Most modern businesses are dependent on IT systems in some way or another. If you were to ask yourself how you’d function during massive data losses or without access to your computers, you’d probably realize that doing so would be impossible. Because of this, you need both a disaster recovery plan and a business continuity plan. Although there’s some overlap between the two, they’re not the same thing. Understanding the differences between each one can prevent you from falling victim to fatal gaps in your planning.
Disaster recovery manages the immediate aftermath
It may be useful to think of disaster recovery as a small part of business continuity. It’s the immediate response you have to a disaster. That disaster could range from one that’s small and easy(ish) to manage to one that’s large and bound to induce panic.
For example, a significant adverse weather event could easily result in a big disaster. If a hurricane wipes out everything in your building, you’re likely to lose all your hardware. Unless you’ve taken the time to back your data up into the cloud, you may find that recovering from such events is possible.
Using hurricanes as an example again, your disaster recovery plan may include a backed-up source of data. If that back up source of data is in the cloud, you can access it from anywhere. As a result, in the immediate recovery period, you’ll restore that data to a place where you and your employees can try to continue working.
Business continuity focuses on the period beyond
Where disaster recovery ends and business continuity starts is the point where you’ve recovered your data. From there, you need to establish how you’ll rebuild your organization into the period beyond.
Your business continuity plans need to focus on the different disasters you’ll need to battle through. For example, you could count small amounts of data loss as a minor disaster. Mitigating that disaster may involve turning to your recovery point. Helping your business carry on could include bringing in extra staff to handle the increased workload as you strive to bring your business back up to speed.
When it comes to bigger disasters, establishing continuity is more complicated. Let’s say you lose a lot of data because of a cyberattack.
“The average period between a breach occurring and being discovered is 49.6 days.”
By that stage, you may have lost a lot of data and the consequences could be significant. In addition to the data loss, you may be facing reputation management because you’ll have to inform your clients and customers of the event.
In the example above, your disaster recovery would involve addressing the security flaw that resulted in the data loss. Your initial business continuity activities would focus on managing your clients’ reactions to the loss and attempting to rescue your business’s reputation.
Business continuity aims for business as normal
While disaster recovery gives you the platform for carrying on, business continuity aims to bring you back to a point of “business as usual”. You need to be able to reach a normal standard of operations quickly, to prevent significant financial losses.
Your business continuity plan should move beyond looking at data recovery and become business-centric. This means you need to look at how you’ll use that data once it is recovered. For example, if you still have all your data following a hurricane but you’ve lost all your hardware, you’ll need devices to work from. This is where a BYOD policy can really help.

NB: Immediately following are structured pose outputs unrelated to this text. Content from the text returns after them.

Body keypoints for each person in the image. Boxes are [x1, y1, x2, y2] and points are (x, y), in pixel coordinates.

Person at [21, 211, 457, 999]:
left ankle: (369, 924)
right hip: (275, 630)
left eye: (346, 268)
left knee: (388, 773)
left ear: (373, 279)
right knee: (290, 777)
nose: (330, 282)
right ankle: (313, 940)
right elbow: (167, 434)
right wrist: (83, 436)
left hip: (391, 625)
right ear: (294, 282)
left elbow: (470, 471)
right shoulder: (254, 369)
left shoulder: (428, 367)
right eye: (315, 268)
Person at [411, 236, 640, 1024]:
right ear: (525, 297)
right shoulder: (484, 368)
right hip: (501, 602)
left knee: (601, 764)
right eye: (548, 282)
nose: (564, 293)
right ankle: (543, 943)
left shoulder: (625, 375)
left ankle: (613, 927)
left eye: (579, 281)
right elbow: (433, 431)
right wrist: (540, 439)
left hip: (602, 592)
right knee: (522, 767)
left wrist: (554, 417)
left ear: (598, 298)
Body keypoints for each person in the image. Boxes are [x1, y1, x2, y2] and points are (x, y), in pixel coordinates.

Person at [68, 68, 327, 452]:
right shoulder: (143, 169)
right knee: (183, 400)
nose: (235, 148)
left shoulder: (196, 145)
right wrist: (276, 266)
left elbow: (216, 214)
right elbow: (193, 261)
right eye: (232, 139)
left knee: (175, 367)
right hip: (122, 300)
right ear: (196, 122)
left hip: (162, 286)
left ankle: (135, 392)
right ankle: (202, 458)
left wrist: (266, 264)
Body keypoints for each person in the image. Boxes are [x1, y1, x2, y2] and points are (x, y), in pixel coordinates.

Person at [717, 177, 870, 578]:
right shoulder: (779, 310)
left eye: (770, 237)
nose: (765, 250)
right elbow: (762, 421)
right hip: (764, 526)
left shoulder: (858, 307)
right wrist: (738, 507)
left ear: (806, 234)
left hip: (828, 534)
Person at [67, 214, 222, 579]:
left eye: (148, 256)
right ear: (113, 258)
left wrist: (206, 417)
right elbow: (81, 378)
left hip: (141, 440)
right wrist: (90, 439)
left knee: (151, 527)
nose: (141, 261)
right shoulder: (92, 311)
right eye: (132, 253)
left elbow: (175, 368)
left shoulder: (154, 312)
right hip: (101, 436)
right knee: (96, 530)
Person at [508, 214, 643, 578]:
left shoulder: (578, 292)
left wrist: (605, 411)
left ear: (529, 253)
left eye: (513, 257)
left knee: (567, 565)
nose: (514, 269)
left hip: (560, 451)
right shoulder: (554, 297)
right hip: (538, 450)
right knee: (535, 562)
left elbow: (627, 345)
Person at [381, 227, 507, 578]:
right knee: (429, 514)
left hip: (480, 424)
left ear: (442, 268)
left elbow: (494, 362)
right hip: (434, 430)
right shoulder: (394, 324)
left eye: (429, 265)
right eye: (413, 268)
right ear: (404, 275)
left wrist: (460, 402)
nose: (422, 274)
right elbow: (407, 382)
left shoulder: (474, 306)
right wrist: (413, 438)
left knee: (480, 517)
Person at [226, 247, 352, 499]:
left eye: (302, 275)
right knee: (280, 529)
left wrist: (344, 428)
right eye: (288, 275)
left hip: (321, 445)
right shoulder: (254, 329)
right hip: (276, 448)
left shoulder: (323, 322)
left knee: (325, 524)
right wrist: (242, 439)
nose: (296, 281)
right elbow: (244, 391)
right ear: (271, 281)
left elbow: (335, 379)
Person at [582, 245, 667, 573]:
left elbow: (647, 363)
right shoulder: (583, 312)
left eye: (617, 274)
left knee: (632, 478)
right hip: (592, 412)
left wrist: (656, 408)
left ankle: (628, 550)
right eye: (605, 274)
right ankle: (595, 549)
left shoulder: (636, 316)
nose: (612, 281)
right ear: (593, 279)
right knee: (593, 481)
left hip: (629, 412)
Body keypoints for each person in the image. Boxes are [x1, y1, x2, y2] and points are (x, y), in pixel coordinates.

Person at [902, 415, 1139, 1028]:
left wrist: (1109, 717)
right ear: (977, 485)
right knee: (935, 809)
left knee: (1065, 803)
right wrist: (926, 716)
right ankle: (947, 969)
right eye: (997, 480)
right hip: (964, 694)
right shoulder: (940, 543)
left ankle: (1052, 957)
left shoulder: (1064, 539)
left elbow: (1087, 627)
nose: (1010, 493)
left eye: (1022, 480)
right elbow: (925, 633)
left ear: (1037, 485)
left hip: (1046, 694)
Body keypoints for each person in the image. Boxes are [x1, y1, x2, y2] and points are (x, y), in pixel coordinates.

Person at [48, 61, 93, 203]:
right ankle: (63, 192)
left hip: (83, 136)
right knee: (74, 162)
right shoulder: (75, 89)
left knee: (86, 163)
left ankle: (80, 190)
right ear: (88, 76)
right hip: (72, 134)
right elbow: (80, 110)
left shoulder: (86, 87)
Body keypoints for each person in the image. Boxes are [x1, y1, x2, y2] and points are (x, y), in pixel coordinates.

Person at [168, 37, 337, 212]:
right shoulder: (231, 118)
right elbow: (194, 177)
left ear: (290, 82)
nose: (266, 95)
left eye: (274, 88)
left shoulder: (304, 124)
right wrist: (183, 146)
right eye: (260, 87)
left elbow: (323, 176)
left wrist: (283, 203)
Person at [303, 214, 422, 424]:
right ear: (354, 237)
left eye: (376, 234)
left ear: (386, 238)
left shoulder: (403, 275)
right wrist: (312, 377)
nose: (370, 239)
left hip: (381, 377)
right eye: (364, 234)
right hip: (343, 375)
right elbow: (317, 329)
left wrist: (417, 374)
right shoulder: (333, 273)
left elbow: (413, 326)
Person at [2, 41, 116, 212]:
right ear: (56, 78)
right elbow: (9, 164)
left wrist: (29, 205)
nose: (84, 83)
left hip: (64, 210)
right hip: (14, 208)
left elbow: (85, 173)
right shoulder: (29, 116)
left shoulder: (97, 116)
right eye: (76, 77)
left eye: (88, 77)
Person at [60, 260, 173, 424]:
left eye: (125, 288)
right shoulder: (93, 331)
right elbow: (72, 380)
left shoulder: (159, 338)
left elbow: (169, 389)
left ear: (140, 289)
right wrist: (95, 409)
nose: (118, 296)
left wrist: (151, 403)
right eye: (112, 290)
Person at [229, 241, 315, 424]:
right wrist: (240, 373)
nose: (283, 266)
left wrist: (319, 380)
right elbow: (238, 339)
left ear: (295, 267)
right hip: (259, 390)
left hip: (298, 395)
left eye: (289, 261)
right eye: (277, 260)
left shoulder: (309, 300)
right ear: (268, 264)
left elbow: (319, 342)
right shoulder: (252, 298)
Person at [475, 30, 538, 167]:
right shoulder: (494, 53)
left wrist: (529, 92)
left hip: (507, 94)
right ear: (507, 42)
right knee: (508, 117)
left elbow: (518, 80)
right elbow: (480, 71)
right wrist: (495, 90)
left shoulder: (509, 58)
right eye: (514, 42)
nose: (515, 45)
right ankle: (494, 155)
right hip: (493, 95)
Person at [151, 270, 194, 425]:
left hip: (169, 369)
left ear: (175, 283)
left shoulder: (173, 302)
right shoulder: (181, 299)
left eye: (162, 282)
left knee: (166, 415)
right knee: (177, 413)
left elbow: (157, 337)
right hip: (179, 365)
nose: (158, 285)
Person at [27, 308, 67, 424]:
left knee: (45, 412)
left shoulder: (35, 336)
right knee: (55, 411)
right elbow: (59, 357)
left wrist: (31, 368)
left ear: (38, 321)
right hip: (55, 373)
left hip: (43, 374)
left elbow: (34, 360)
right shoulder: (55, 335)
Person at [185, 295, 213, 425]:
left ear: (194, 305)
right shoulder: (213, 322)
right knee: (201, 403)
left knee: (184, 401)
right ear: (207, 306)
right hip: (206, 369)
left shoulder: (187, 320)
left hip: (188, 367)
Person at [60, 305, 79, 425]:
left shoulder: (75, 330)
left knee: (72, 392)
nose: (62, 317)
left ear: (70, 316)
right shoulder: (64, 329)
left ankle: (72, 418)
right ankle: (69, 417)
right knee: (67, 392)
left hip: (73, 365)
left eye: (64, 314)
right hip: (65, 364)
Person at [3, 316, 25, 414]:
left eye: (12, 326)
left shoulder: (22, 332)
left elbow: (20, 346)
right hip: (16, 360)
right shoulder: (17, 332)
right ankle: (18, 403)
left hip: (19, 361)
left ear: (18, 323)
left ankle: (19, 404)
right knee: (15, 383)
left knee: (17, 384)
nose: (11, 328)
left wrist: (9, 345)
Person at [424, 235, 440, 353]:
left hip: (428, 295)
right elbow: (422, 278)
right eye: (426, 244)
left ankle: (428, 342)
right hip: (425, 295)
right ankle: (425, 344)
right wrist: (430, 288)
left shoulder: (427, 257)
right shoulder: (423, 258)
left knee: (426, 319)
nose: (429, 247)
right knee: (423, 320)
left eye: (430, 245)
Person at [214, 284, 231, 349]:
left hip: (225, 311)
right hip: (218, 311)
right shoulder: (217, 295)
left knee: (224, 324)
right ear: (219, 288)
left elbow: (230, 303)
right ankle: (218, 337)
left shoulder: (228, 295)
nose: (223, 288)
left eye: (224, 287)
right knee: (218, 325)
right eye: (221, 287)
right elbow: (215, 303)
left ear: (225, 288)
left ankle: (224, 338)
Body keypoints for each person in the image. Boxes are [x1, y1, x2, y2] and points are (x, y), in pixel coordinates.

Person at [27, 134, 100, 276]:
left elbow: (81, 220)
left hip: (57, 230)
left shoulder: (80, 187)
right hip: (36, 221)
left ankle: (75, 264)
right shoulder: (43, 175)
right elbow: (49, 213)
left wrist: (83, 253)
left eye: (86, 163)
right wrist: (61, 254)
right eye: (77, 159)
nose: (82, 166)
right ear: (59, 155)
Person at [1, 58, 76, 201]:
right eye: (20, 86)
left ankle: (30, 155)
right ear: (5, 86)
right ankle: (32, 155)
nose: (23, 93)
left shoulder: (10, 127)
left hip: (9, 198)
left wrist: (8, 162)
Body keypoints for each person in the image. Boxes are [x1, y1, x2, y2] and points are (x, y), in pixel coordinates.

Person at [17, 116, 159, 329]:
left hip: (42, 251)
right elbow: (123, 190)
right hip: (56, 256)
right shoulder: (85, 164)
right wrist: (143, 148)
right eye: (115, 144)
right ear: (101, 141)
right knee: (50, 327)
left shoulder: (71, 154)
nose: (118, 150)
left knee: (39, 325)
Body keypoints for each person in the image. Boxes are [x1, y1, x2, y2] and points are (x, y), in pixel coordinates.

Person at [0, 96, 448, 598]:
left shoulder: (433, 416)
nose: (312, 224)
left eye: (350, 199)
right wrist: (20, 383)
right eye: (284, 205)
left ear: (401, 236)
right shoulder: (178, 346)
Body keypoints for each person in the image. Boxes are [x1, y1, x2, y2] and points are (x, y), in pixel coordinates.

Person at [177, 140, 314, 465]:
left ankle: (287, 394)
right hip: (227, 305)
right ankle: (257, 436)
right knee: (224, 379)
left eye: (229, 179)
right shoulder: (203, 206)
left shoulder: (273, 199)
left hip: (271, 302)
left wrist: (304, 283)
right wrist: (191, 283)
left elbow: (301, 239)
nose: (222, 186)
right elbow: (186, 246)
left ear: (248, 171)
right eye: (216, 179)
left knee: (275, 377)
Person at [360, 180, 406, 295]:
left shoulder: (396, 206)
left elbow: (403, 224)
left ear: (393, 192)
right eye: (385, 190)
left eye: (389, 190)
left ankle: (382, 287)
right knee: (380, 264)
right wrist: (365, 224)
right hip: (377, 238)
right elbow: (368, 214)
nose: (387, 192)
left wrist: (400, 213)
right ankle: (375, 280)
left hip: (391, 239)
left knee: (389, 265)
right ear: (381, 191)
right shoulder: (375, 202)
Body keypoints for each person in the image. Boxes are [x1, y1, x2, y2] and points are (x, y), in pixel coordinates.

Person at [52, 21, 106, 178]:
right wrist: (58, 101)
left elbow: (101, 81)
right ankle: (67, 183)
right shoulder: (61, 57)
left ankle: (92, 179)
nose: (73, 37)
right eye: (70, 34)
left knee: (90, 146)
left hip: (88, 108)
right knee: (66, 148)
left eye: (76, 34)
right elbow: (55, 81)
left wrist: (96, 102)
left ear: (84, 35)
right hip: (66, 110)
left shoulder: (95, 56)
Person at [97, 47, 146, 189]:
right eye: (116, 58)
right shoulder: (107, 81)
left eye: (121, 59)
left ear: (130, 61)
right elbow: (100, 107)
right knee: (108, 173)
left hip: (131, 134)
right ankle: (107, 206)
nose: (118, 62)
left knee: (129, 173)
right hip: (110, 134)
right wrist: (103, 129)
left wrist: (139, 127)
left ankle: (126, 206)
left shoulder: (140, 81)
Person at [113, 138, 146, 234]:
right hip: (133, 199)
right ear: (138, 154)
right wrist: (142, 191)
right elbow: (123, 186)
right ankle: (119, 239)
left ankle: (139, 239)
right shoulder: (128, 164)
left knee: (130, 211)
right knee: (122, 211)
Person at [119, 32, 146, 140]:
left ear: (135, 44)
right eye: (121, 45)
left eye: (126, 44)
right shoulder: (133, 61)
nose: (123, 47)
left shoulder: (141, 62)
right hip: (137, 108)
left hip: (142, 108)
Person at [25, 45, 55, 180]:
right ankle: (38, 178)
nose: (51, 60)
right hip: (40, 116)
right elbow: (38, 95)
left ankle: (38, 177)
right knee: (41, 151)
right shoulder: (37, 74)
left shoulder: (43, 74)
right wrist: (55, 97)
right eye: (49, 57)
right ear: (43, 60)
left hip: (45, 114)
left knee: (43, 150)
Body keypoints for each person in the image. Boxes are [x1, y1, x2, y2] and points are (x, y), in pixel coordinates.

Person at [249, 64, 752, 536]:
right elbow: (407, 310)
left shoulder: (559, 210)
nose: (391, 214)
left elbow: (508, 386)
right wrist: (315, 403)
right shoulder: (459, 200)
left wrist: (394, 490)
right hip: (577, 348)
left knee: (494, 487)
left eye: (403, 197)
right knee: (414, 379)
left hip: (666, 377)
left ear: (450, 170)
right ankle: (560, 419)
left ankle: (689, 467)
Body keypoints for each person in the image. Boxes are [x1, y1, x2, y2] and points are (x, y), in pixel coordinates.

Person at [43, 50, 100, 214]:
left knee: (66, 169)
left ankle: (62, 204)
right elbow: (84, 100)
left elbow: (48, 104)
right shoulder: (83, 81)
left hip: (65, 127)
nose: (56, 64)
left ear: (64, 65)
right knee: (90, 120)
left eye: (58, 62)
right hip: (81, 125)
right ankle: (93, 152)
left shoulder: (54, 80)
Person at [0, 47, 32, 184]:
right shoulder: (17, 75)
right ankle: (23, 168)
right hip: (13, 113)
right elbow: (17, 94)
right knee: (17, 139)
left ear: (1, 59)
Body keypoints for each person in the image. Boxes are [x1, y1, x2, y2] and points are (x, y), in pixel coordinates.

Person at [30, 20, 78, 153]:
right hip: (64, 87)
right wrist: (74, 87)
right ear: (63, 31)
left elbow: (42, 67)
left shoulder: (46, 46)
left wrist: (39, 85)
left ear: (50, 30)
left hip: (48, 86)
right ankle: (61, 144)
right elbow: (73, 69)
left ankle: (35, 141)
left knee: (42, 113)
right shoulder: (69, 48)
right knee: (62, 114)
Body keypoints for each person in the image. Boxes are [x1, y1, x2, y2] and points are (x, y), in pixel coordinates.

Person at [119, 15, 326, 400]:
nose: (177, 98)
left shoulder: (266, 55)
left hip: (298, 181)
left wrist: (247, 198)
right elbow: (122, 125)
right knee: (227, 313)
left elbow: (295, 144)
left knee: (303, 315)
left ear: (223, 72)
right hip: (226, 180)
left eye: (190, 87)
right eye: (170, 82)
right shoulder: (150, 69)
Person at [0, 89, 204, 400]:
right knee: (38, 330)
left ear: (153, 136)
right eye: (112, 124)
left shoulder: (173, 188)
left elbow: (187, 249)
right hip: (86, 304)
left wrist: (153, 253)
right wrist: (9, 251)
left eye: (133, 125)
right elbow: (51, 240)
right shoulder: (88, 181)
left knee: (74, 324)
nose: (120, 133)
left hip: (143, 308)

“69% of IT decision-makers already see BYOD as a wise move for business.”
Business continuity also goes beyond IT and covers the logistics of your business. If the disaster you face doesn’t damage your business’s physical premises or assets, you won’t need to worry about problems outside of technology and data. But if you have lost hardware, your continuity plan needs to look at whether you’ll reinvest in it. If you’re going to buy more, where will it come from? And what will your re-implementation timeline be?
Disaster recovery gives you the tools to make continuation possible
While you’re creating your business continuity plan, it isn’t unusual to realize that something is missing from your disaster recovery plan. For example, if you decide that you would like to invest in more hardware following a natural disaster, but you don’t have your data backed up, you need to create a backup source. Around 81% of public cloud users report depending on two or more providers. So if you’re considering using the cloud as a backup source, using multiple providers is a good way to make your disaster recovery plan extra-secure.
Most great disaster recovery plans share something in common: physically stored data is backed up and kept at a second site. One of the main reasons for this is adverse weather danger. If bad weather strikes one location, it’s unlikely to strike another location, thousands of miles away, at the same time. While creating your business continuation policy, make sure you continuously look at whether the disaster recovery plan supporting it is as strong as it can be. If there’s a stronger option available, use it. Don’t leave anything to chance.
As you can see, business continuity and disaster recovery intersect in a number of ways. In many respects, it’s pointless having one in place without creating a firm plan for the other. Treat each plan as a fluid document that you’ll alter from time to time. As threats to your business change, your approach to disaster recovery and business continuity should evolve too, to keep pace with this change.